Dr. James Wilson to House: You don’t like yourself. But you do admire yourself. It’s all you’ve got so you cling to it. You’re so afraid if you change, you’ll lose what makes you special. Being miserable doesn’t make you better than anybody else, House. It just makes you miserable.

I have blogged about this quote previously, but I have been thinking about it again in a bit of a different way.


This quote really does a good job of summing up why I am scared to gain weight.  However, in a true sign of how eating disorders change with time, I am not scared for the reasons I mentioned in the first blog post.  In that post I talked about how, when I was younger, I thought being thin would make me special.  As a kid I had always been told “you are so thin” or “you have such long, skinny legs,” and I did not like how I became more “average” when I hit puberty.
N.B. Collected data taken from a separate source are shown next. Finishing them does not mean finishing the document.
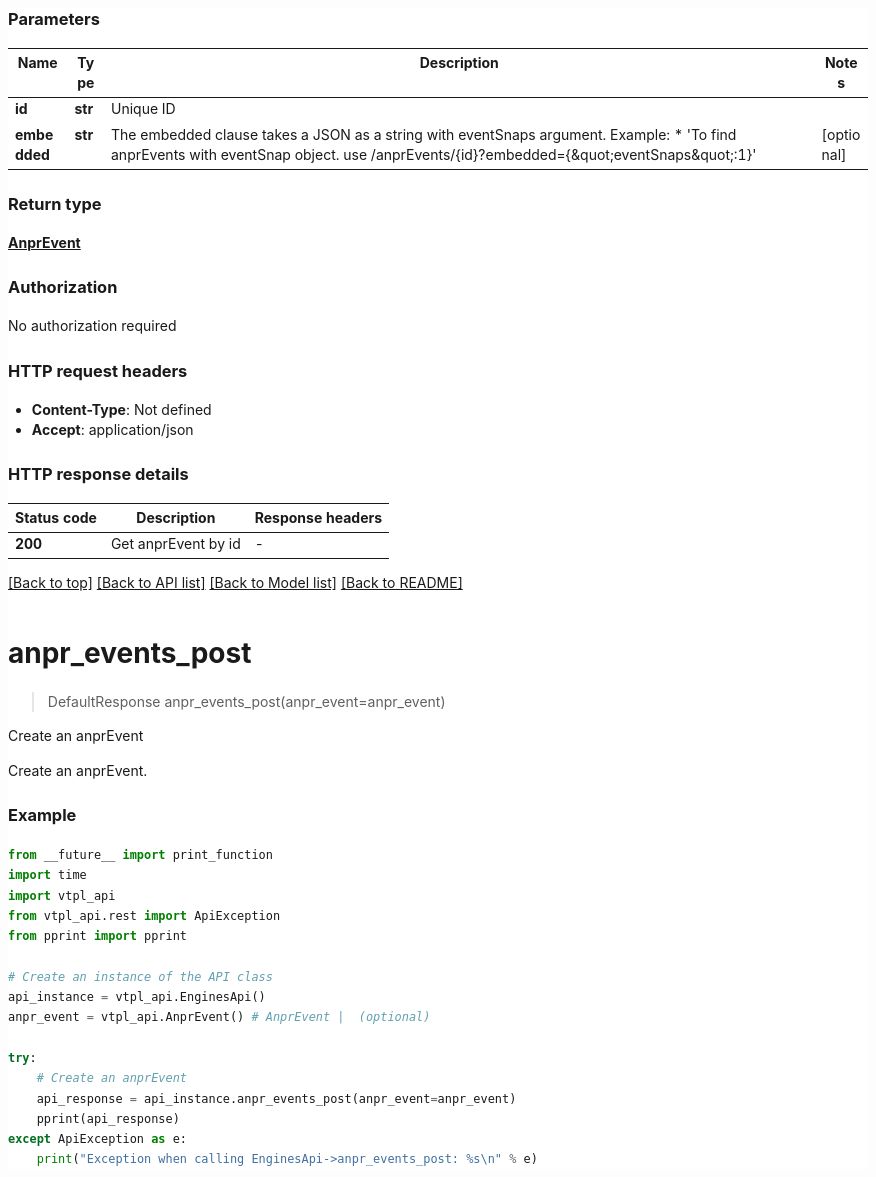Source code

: ### Parameters

Name | Type | Description  | Notes
------------- | ------------- | ------------- | -------------
 **id** | **str**| Unique ID | 
 **embedded** | **str**| The embedded clause takes a JSON as a string with eventSnaps argument. Example:   * &#39;To find anprEvents with eventSnap object. use /anprEvents/{id}?embedded&#x3D;{\&quot;eventSnaps\&quot;:1}&#39; | [optional] 

### Return type

[**AnprEvent**](AnprEvent.md)

### Authorization

No authorization required

### HTTP request headers

 - **Content-Type**: Not defined
 - **Accept**: application/json

### HTTP response details
| Status code | Description | Response headers |
|-------------|-------------|------------------|
**200** | Get anprEvent by id |  -  |

[[Back to top]](#) [[Back to API list]](../README.md#documentation-for-api-endpoints) [[Back to Model list]](../README.md#documentation-for-models) [[Back to README]](../README.md)

# **anpr_events_post**
> DefaultResponse anpr_events_post(anpr_event=anpr_event)

Create an anprEvent

Create an anprEvent.

### Example

```python
from __future__ import print_function
import time
import vtpl_api
from vtpl_api.rest import ApiException
from pprint import pprint

# Create an instance of the API class
api_instance = vtpl_api.EnginesApi()
anpr_event = vtpl_api.AnprEvent() # AnprEvent |  (optional)

try:
    # Create an anprEvent
    api_response = api_instance.anpr_events_post(anpr_event=anpr_event)
    pprint(api_response)
except ApiException as e:
    print("Exception when calling EnginesApi->anpr_events_post: %s\n" % e)
```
Now, however, I still don’t want to be of average weight, but it is not for that reason.  In fact, I really hate when people feel the need to comment on how I look.  The issue now has more to do with what I talked about in my last post – I have this intense fear that I am going to gain weight, but nothing else will change.  This fear comes from the fact that I spent a good 7 years of my life in that very position.  I was still counting calories, restricting, purging, depressed etc., but because I was at my ideal body weight, I felt like no one took my misery seriously.  Now when I say “no one”, I am not talking about friends or family.  I did not want my friends or family to worry, nor do I want them to worry now.  I do not like to draw attention to the eating disorder or depression.  Rather, when I say “no one”, I mean professionals.  Because I was fine medically, I flew under the radar and did not seek out much professional help.  But secretly, there were times when I wish someone had forced me to get treatment because I was just so miserable.  As a result, I cling very much to not wanting to get my weight up too much.


It is not that I admire myself for staying at the low end of a healthy body weight, or that I think it makes me special.  But in a twisted way, it makes me feel more deserving of help.  I am NOT saying that people who are lower weight are more deserving of help.  I would never, ever think that for anyone else.  Rather, the eating disorder twists it around and tells me “YOU only deserve help if you are below a certain weight.”  Again, just to be clear…I do not think that for others or EDs in general.  It is just one of the many ways in which the ED takes things and twists them around.